DATASET RECORDS:
* * *

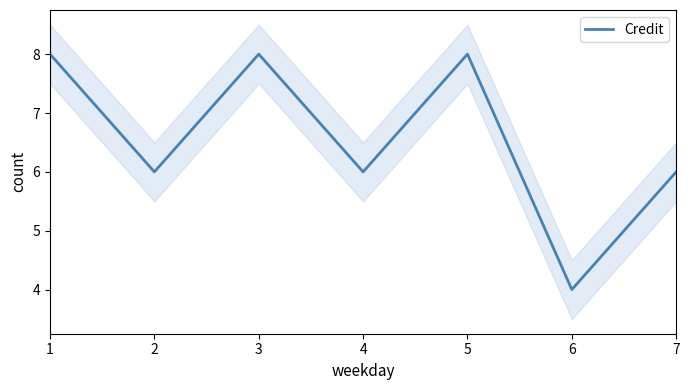

Rank the categories by value from highest to lowest.

1, 3, 5, 2, 4, 7, 6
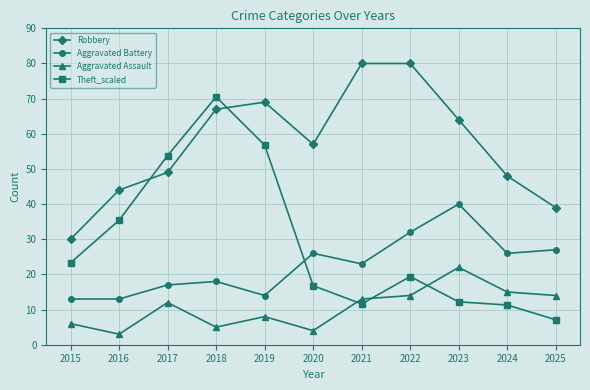

How many values in the Theft_scaled series exceed 19?

6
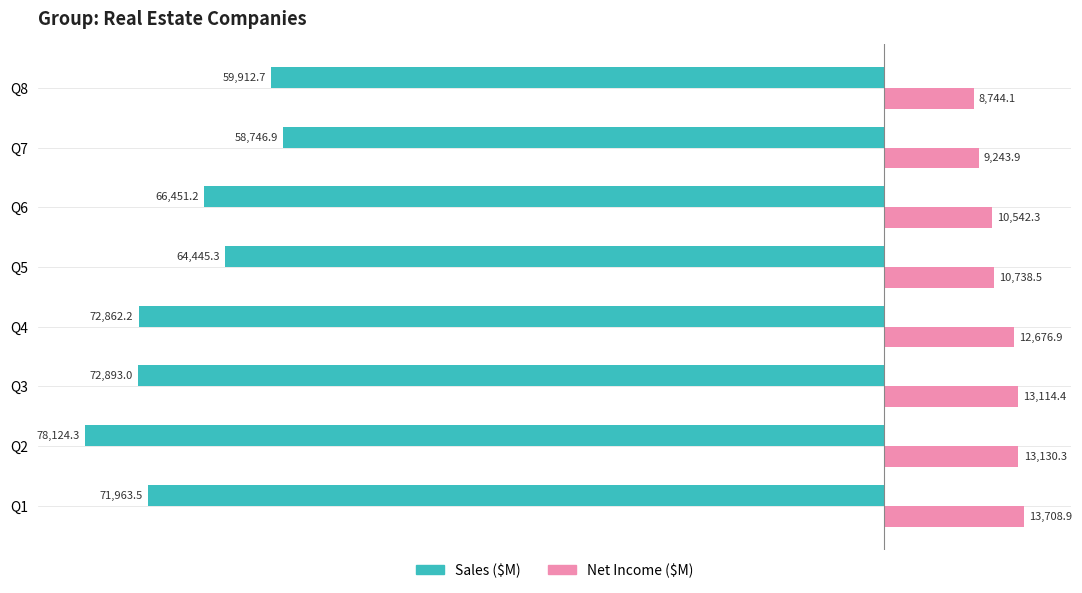

What is the highest value of the Sales ($M) series?

-58746.9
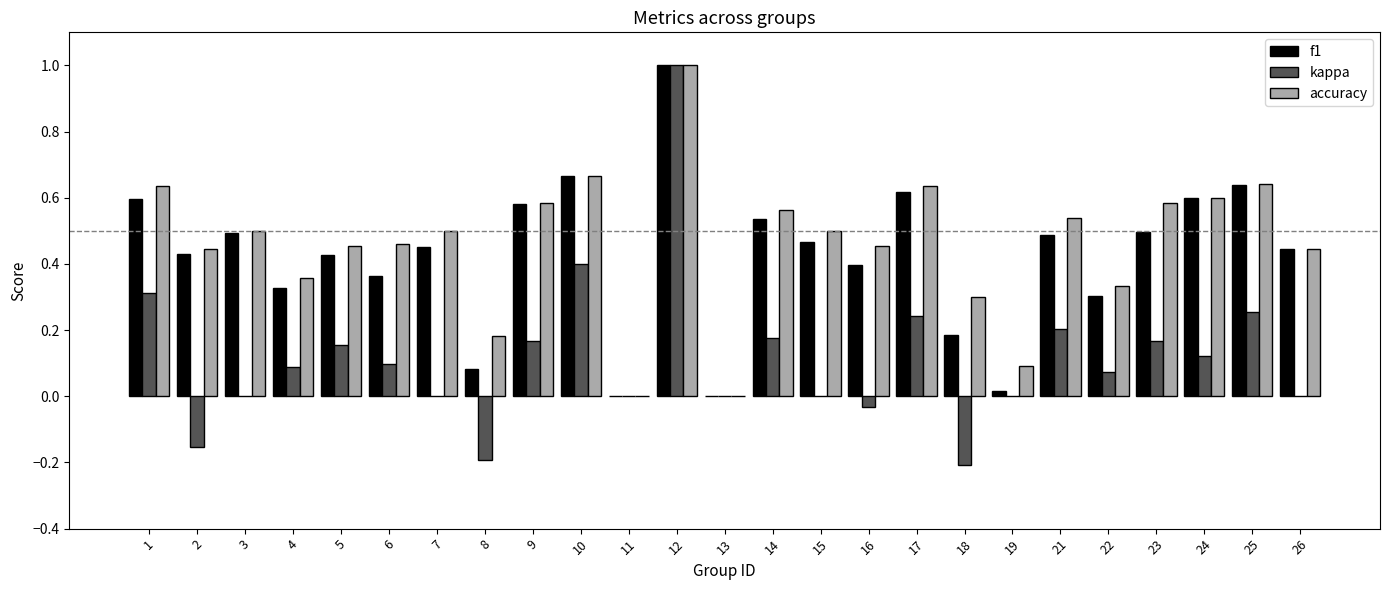

Count the number of data series in this chart.

3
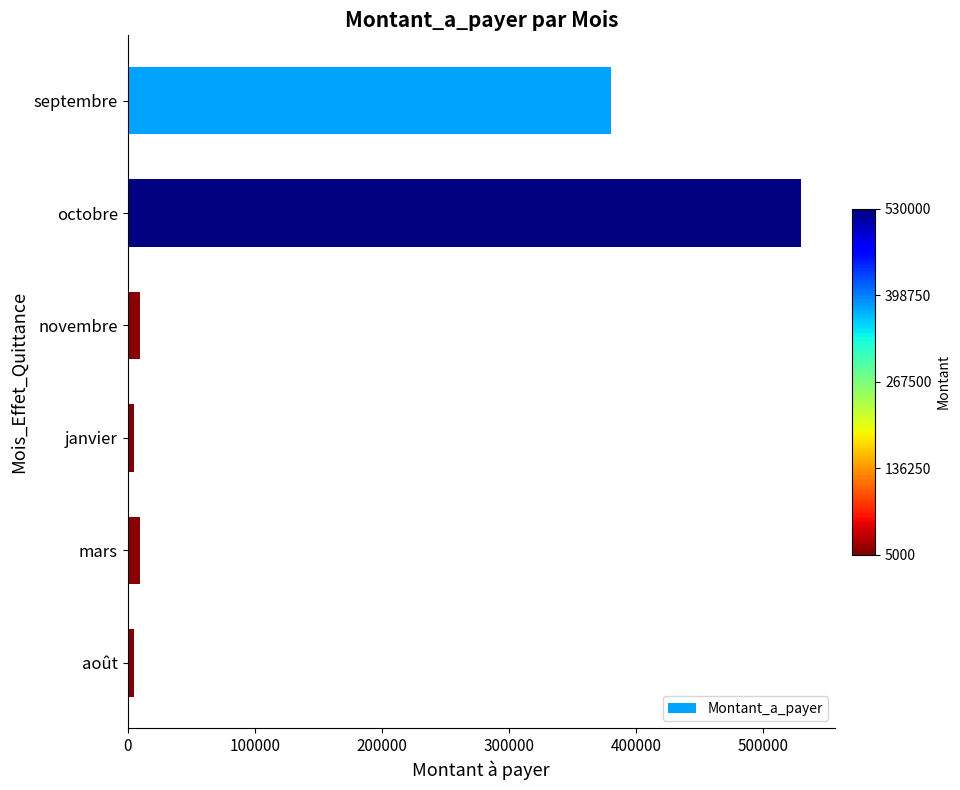

Between novembre and octobre, which is larger?

octobre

* * *

YOUR INSTRUCTIONS: Please render the lines above as a numbered list, skipping the blank lines and leaving the pictures out.

REPLY:
1. Rank the categories by value from highest to lowest.
2. 1, 3, 5, 2, 4, 7, 6
3. How many values in the Theft_scaled series exceed 19?
4. 6
5. What is the highest value of the Sales ($M) series?
6. -58746.9
7. Count the number of data series in this chart.
8. 3
9. Between novembre and octobre, which is larger?
10. octobre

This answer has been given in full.